2 min read
Azure Machine Learning Managed Endpoints: Deploying Models with Zero Downtime
Production ML deployments demand reliability. Azure Machine Learning managed endpoints provide enterprise-grade model serving with built-in traffic splitting, autoscaling, and zero-downtime deployments. Here’s how to implement robust deployment pipelines.
Creating Managed Endpoints
Set up an endpoint that supports multiple model versions:
from azure.ai.ml import MLClient
from azure.ai.ml.entities import (
ManagedOnlineEndpoint,
ManagedOnlineDeployment,
Model,
Environment,
CodeConfiguration
)
from azure.identity import DefaultAzureCredential
ml_client = MLClient(
DefaultAzureCredential(),
subscription_id="your-sub",
resource_group_name="your-rg",
workspace_name="your-workspace"
)
# Create the endpoint
endpoint = ManagedOnlineEndpoint(
name="fraud-detection-endpoint",
description="Real-time fraud detection model",
auth_mode="key",
tags={"team": "risk-analytics", "env": "production"}
)
ml_client.online_endpoints.begin_create_or_update(endpoint).result()

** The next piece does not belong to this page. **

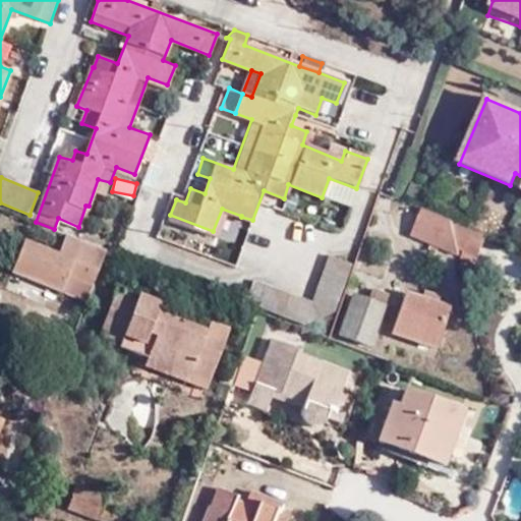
[(349,208),(356,188),(329,178),(322,197),(349,208)]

# Create initial deployment
blue_deployment = ManagedOnlineDeployment(
name="blue",
endpoint_name="fraud-detection-endpoint",
model=Model(path="./models/fraud_model_v1"),
environment=Environment(
image="mcr.microsoft.com/azureml/openmpi4.1.0-ubuntu20.04",
conda_file="./environments/inference_env.yml"
),
code_configuration=CodeConfiguration(
code="./src",
scoring_script="score.py"
),
instance_type="Standard_DS3_v2",
instance_count=3,
request_settings={
"request_timeout_ms": 3000,
"max_concurrent_requests_per_instance": 100
},
liveness_probe={"initial_delay": 30, "period": 10},
readiness_probe={"initial_delay": 30, "period": 10}
)
ml_client.online_deployments.begin_create_or_update(blue_deployment).result()

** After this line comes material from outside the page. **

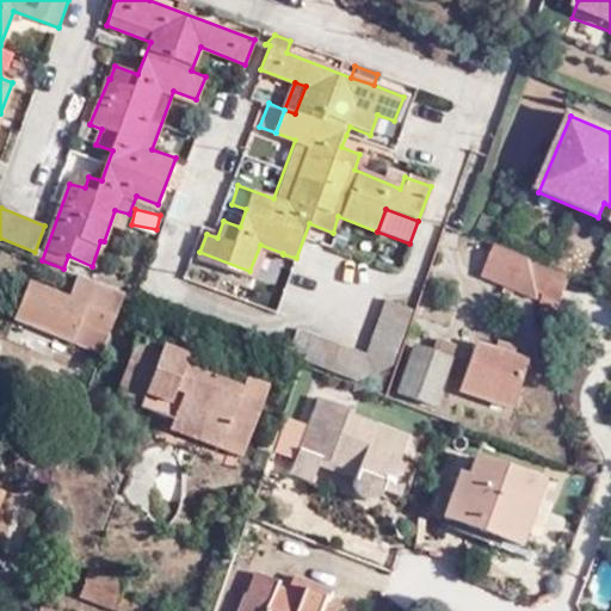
[(516,255),(493,246),(482,275),(522,294),(516,255)]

Blue-Green Deployment Pattern
Deploy new versions without downtime using traffic splitting:
# Deploy new version as green
green_deployment = ManagedOnlineDeployment(
name="green",
endpoint_name="fraud-detection-endpoint",
model=Model(path="./models/fraud_model_v2"),
# ... same configuration
)
ml_client.online_deployments.begin_create_or_update(green_deployment).result()
# Gradually shift traffic
endpoint.traffic = {"blue": 90, "green": 10}
ml_client.online_endpoints.begin_create_or_update(endpoint).result()
# Monitor metrics, then complete rollout
endpoint.traffic = {"blue": 0, "green": 100}
ml_client.online_endpoints.begin_create_or_update(endpoint).result()
# Clean up old deployment
ml_client.online_deployments.begin_delete(
name="blue",
endpoint_name="fraud-detection-endpoint"
).result()
Monitoring and Rollback
Configure Azure Monitor alerts on latency and error rates. Implement automatic rollback triggers when thresholds are breached.